Si ceux de la Zone de Boulder ont des délicatesses et des scrupules, il n’en est pas de même pour ceux de Flagg: « l’idée qu’ils puissent avoir besoin de tribunaux, de prisons, (…) peut-être même d’un bourreau » tracasse les gens de Boulder. Mais « l’homme noir ne s’embarrasserait sans doute pas de tribunaux ou de prisons. Son châtiment serait rapide, sûr, brutal. Il n’avait pas besoin de prisons pour faire peur aux gens, quand les cadavres s’aligneraient le long de l’autoroute 15, crucifiés sur des poteaux de téléphone, offerts aux oiseaux » (page 667).

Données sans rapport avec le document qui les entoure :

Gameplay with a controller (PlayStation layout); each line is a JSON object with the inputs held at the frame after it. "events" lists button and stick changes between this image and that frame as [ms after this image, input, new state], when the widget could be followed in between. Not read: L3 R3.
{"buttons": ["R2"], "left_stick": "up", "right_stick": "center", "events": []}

3.3. La vie dans le société du peuple.

L’électricité fonctionnait, les rues étaient dégagées, plus une trace des dégâts laissés par les vandales. « Glen avait raison, dit-il. Avec lui [Flagg], les trains arrivent à l’heure. Mais je me demande si c’est la bonne manière » (page 1091).
Dans l’autobus, allant au travail, « des hommes et des femmes montaient. On ne parlait pas beaucoup Et le trajet du retour (…) se fit dans un silence qui [l’] étonna (…). Pas de bousculade, presque pas de conversations, rien des habituelles taquineries entre la vingtaine de femmes et la trentaine d’hommes qui composaient le groupe. Tous semblaient s’être enfermés dans un monde de silence » (page 622).
Les gens « travaillaient beaucoup plus dur que ceux de la Zone. Dans la Zone libre, vous pouviez voir des hommes et des femmes flâner dans les parcs à toutes les heures de la journée, d’autres prendre trois bonnes heures pour déjeuner. Ici, il n’en était pas question. De huit heures du matin à cinq heures de l’après-midi, tout le monde travaillait » (page 928).
Le travail est fait, mais pas dans la joie. Flagg « continuait à les terroriser. S’ils salopaient le boulot et qu’il s’en aperçut, ils n’auraient plus qu’à faire leurs prières » (page 947).
Les gens sont obligés d’assister à la crucifixion d’un condamné. « La foule resta là près d’une heure, chacun craignant d’être le premier à partir. Le dégoût se lisait sur de nombreux visages, une sorte d’excitation hébétée sur de nombreux autres (…), mais s’il existait un dénominateur commun, c’était la peur » (page 627).
Pas de problème de drogue à l’ouest. Tous savaient quelle était la sanction: « Le châtiment pour ceux qui désobéissaient à ses ordres était la crucifixion » (page 950). Celui qui était coupable d’avoir consommé de la drogue était crucifié « pour le bien de la Société du Peuple, en guise d’avertissement solennel » (page 627).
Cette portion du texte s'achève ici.